Give back exactly the lines from the "left elbow: (548, 379)" line to the final line of the records, and only those, minus any pictures.

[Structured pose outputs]
BEGIN

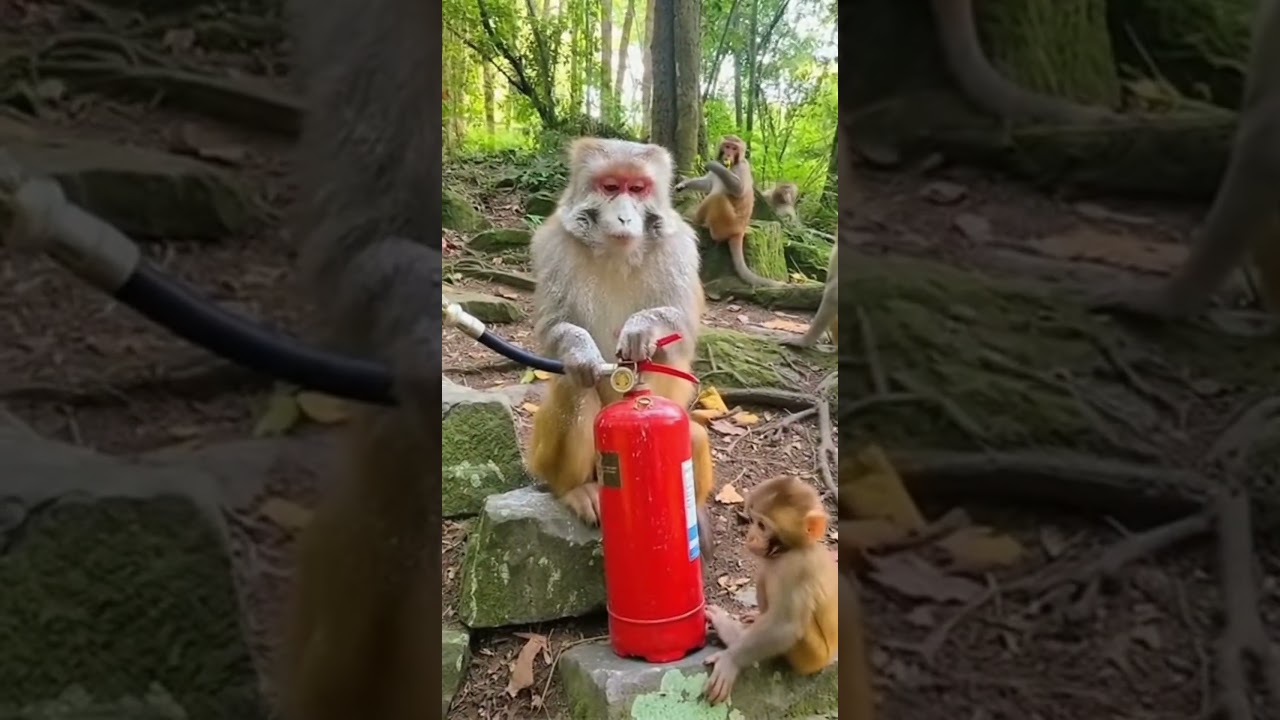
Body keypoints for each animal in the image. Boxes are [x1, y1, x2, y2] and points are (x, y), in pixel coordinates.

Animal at [526, 137, 718, 559]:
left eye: (638, 189)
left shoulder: (680, 248)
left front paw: (643, 328)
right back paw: (575, 489)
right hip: (543, 456)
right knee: (575, 390)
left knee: (695, 435)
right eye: (611, 187)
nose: (626, 218)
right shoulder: (552, 243)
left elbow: (682, 329)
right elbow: (551, 328)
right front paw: (580, 349)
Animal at [675, 135, 785, 288]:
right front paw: (683, 184)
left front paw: (715, 165)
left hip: (727, 222)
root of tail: (740, 231)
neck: (732, 165)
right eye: (727, 146)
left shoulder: (742, 167)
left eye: (734, 148)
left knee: (717, 197)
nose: (728, 155)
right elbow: (707, 184)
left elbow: (739, 189)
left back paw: (696, 221)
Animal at [702, 476, 838, 705]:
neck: (790, 550)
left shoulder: (796, 568)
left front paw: (731, 658)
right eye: (753, 521)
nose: (750, 536)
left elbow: (784, 625)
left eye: (762, 526)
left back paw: (735, 634)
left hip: (813, 656)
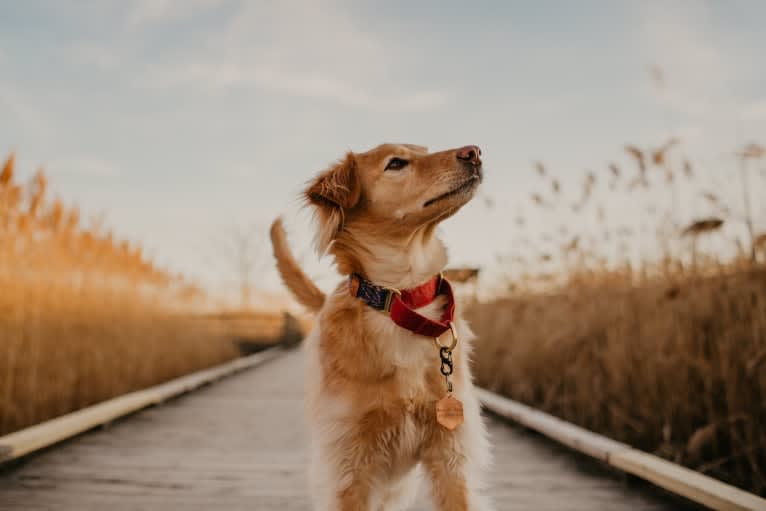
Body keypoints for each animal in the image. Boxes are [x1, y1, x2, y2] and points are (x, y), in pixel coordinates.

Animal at [272, 142, 496, 510]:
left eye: (425, 150)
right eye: (396, 163)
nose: (474, 152)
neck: (400, 301)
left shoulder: (451, 456)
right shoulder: (348, 465)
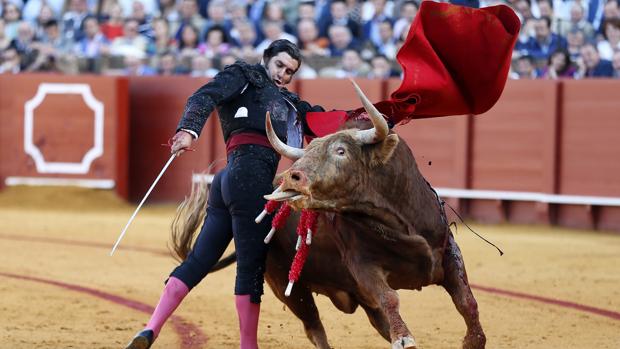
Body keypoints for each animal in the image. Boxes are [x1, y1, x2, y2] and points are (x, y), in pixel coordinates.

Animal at [172, 81, 486, 348]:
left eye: (341, 150)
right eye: (309, 150)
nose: (292, 177)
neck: (396, 219)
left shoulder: (447, 251)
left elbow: (467, 301)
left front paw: (474, 341)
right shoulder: (363, 264)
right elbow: (390, 297)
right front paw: (405, 338)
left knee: (375, 321)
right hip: (287, 285)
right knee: (314, 327)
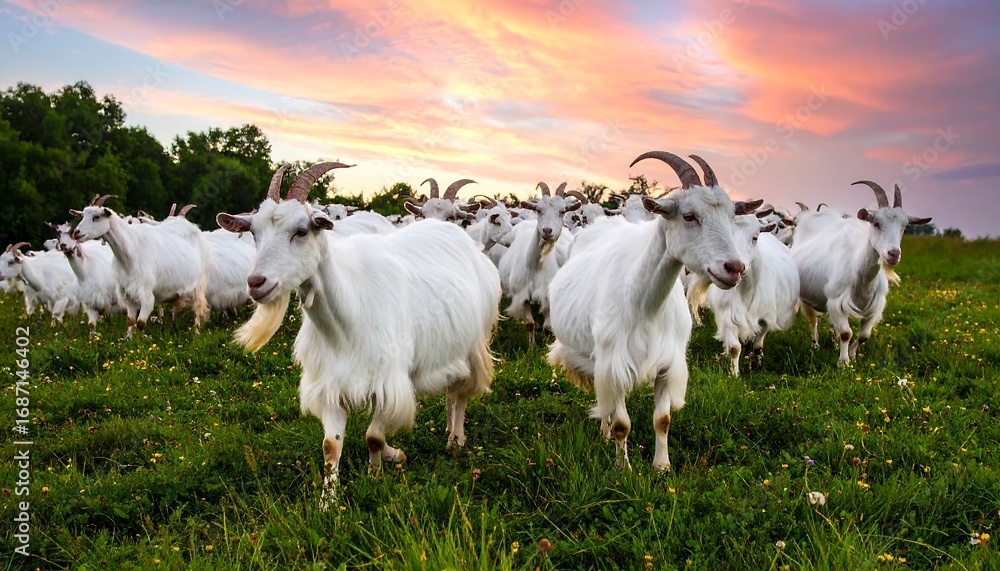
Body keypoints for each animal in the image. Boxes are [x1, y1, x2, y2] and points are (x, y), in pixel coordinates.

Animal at [71, 194, 212, 339]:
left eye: (97, 216)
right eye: (83, 215)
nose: (76, 232)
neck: (131, 250)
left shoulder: (146, 293)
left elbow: (140, 323)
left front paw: (141, 341)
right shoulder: (127, 292)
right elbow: (131, 320)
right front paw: (128, 339)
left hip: (199, 285)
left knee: (197, 309)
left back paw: (196, 333)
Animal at [217, 163, 501, 504]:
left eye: (301, 230)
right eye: (254, 233)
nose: (256, 282)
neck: (347, 318)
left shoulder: (387, 380)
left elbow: (374, 436)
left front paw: (380, 469)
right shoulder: (330, 383)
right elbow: (330, 446)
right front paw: (328, 501)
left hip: (474, 344)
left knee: (460, 393)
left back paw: (455, 439)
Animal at [547, 151, 760, 471]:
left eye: (731, 217)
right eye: (689, 216)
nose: (734, 268)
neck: (645, 304)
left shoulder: (668, 363)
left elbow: (663, 420)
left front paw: (662, 466)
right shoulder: (615, 362)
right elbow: (622, 423)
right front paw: (624, 468)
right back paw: (605, 434)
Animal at [790, 181, 931, 366]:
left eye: (905, 226)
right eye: (876, 224)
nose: (893, 254)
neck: (862, 276)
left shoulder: (875, 307)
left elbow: (864, 335)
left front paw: (852, 355)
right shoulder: (837, 301)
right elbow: (846, 333)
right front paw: (843, 363)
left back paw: (834, 344)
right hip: (806, 298)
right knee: (813, 321)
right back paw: (815, 345)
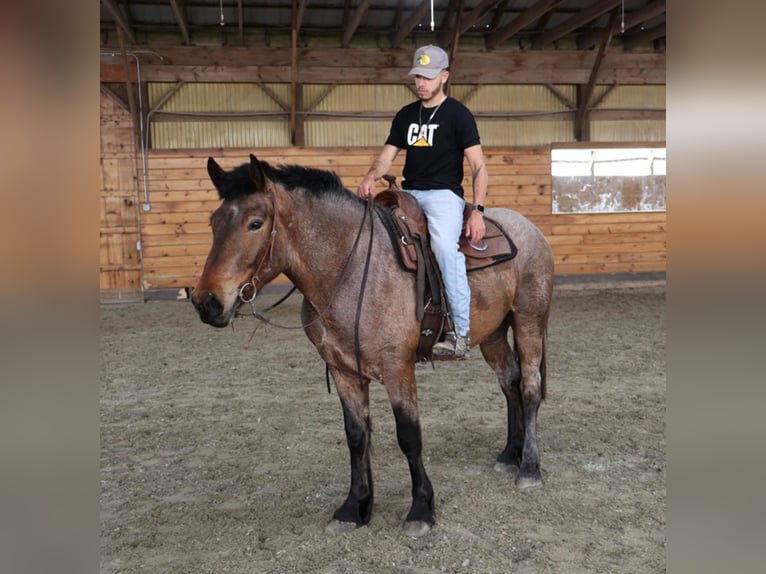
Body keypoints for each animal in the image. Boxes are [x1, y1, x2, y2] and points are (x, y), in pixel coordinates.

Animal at [190, 154, 552, 540]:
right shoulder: (344, 371)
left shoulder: (398, 369)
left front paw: (421, 509)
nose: (206, 302)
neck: (347, 271)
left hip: (529, 322)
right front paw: (355, 508)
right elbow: (356, 436)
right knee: (509, 382)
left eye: (255, 223)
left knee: (529, 388)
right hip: (494, 335)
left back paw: (529, 467)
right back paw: (509, 454)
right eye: (213, 222)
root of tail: (531, 229)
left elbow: (409, 436)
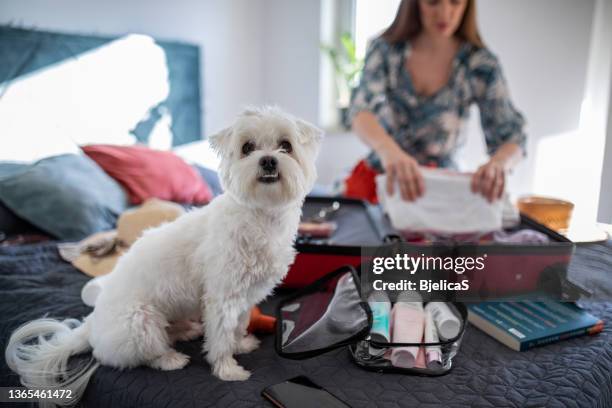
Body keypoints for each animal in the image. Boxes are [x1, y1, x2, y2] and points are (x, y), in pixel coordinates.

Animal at [5, 106, 326, 402]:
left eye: (286, 145)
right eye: (247, 147)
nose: (268, 160)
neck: (261, 215)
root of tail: (91, 325)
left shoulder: (246, 295)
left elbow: (237, 326)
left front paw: (241, 344)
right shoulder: (223, 297)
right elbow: (221, 336)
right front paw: (227, 369)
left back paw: (186, 331)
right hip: (140, 321)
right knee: (141, 355)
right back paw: (171, 358)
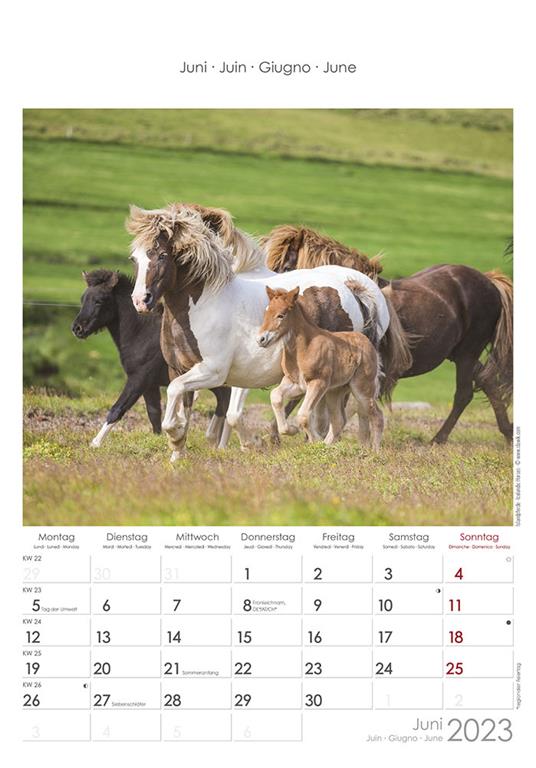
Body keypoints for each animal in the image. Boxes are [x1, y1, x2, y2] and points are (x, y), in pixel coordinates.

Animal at [71, 269, 231, 447]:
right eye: (83, 299)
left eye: (99, 301)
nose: (77, 328)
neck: (141, 333)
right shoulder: (150, 385)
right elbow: (154, 413)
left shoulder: (138, 379)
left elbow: (117, 409)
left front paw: (95, 443)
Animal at [258, 286, 384, 449]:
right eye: (266, 312)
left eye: (281, 315)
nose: (261, 339)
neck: (303, 348)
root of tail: (368, 343)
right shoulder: (295, 383)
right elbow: (275, 396)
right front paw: (291, 430)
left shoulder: (318, 382)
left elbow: (303, 415)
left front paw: (314, 440)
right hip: (334, 391)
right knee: (338, 421)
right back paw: (327, 447)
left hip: (362, 389)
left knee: (377, 416)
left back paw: (374, 451)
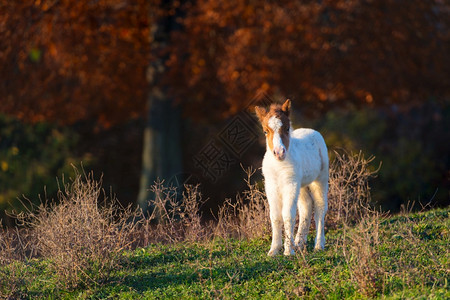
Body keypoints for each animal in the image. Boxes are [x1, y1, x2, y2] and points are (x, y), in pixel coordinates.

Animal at [255, 99, 328, 256]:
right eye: (265, 131)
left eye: (287, 128)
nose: (279, 152)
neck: (278, 166)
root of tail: (312, 131)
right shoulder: (271, 186)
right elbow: (275, 216)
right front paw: (274, 250)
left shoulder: (290, 184)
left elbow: (288, 215)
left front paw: (288, 251)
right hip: (301, 185)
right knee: (306, 206)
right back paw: (299, 243)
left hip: (320, 179)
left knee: (320, 207)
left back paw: (319, 245)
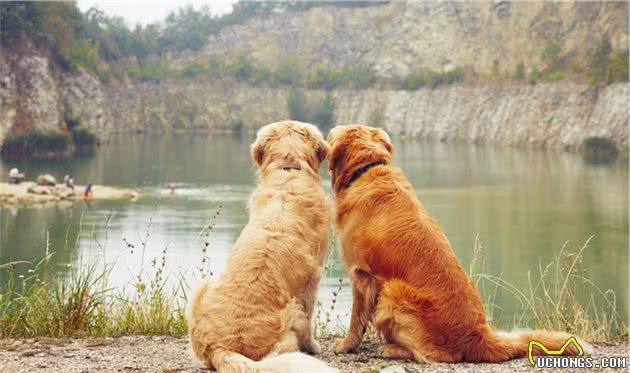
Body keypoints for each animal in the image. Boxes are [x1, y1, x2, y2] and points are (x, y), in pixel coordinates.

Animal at [186, 120, 338, 370]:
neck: (289, 171)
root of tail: (220, 347)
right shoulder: (312, 278)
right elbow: (309, 317)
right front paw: (313, 346)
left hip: (202, 290)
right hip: (291, 313)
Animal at [328, 124, 592, 360]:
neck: (366, 171)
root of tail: (479, 335)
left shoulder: (361, 274)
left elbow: (356, 319)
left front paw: (346, 345)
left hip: (393, 293)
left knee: (438, 355)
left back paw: (393, 349)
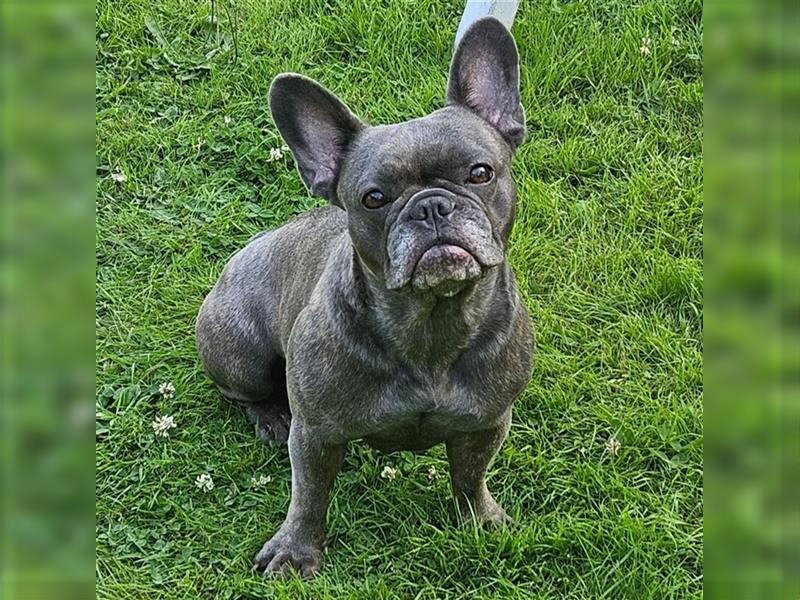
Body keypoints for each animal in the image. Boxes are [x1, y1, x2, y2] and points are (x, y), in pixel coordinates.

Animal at [195, 16, 532, 576]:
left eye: (480, 173)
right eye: (374, 198)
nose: (431, 207)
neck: (430, 323)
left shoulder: (487, 422)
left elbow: (470, 476)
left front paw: (480, 519)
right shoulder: (315, 434)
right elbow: (309, 496)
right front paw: (295, 551)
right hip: (240, 352)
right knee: (242, 391)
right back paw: (270, 415)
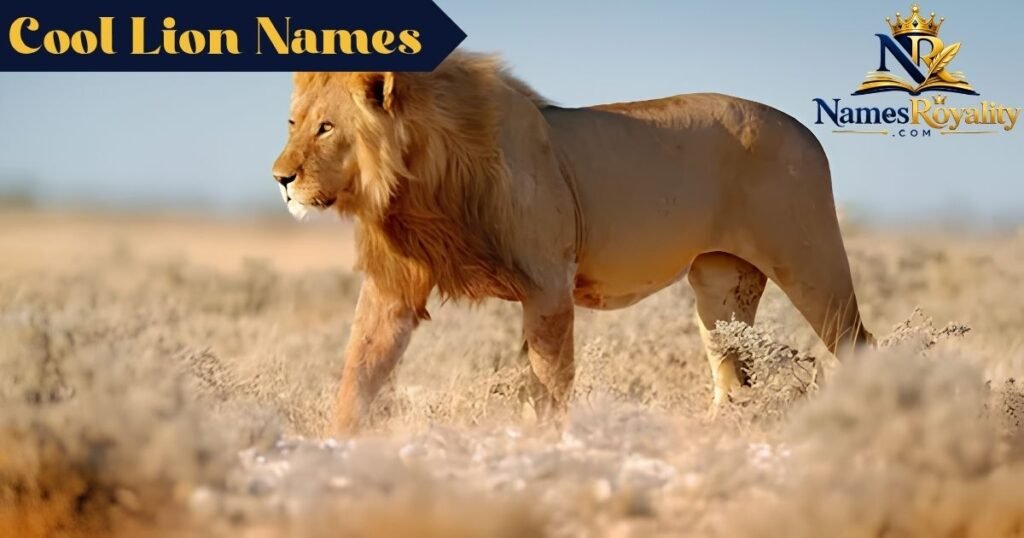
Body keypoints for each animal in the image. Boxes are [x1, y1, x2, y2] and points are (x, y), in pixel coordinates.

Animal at [271, 51, 874, 434]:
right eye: (293, 123)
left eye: (326, 128)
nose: (281, 178)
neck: (416, 183)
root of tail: (805, 129)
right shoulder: (393, 286)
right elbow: (360, 368)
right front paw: (334, 443)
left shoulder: (548, 284)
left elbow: (548, 379)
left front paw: (548, 442)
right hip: (721, 284)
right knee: (731, 370)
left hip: (810, 262)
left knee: (856, 341)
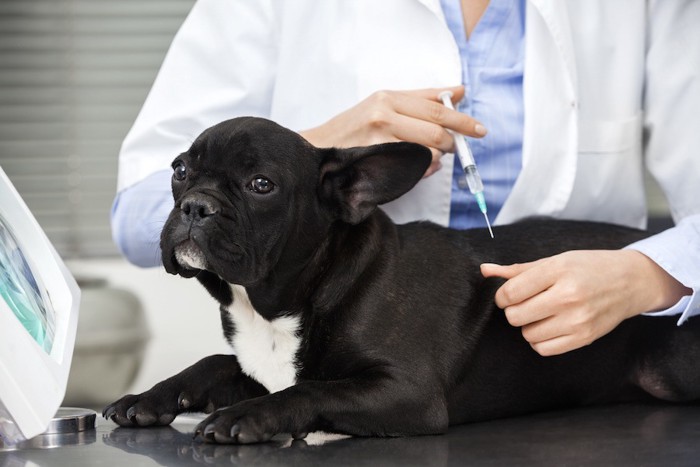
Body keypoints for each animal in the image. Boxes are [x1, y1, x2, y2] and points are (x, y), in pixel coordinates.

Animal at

END

◆ Exercise answer ◆
left elbow: (548, 379)
left front paw: (548, 442)
right hip: (721, 284)
right knee: (731, 370)
left hip: (810, 262)
left knee: (856, 341)
Body keypoints for each animal in the image. Boxes are [x1, y1, x2, y2] and points are (x, y), in pixel coordinates.

Animal at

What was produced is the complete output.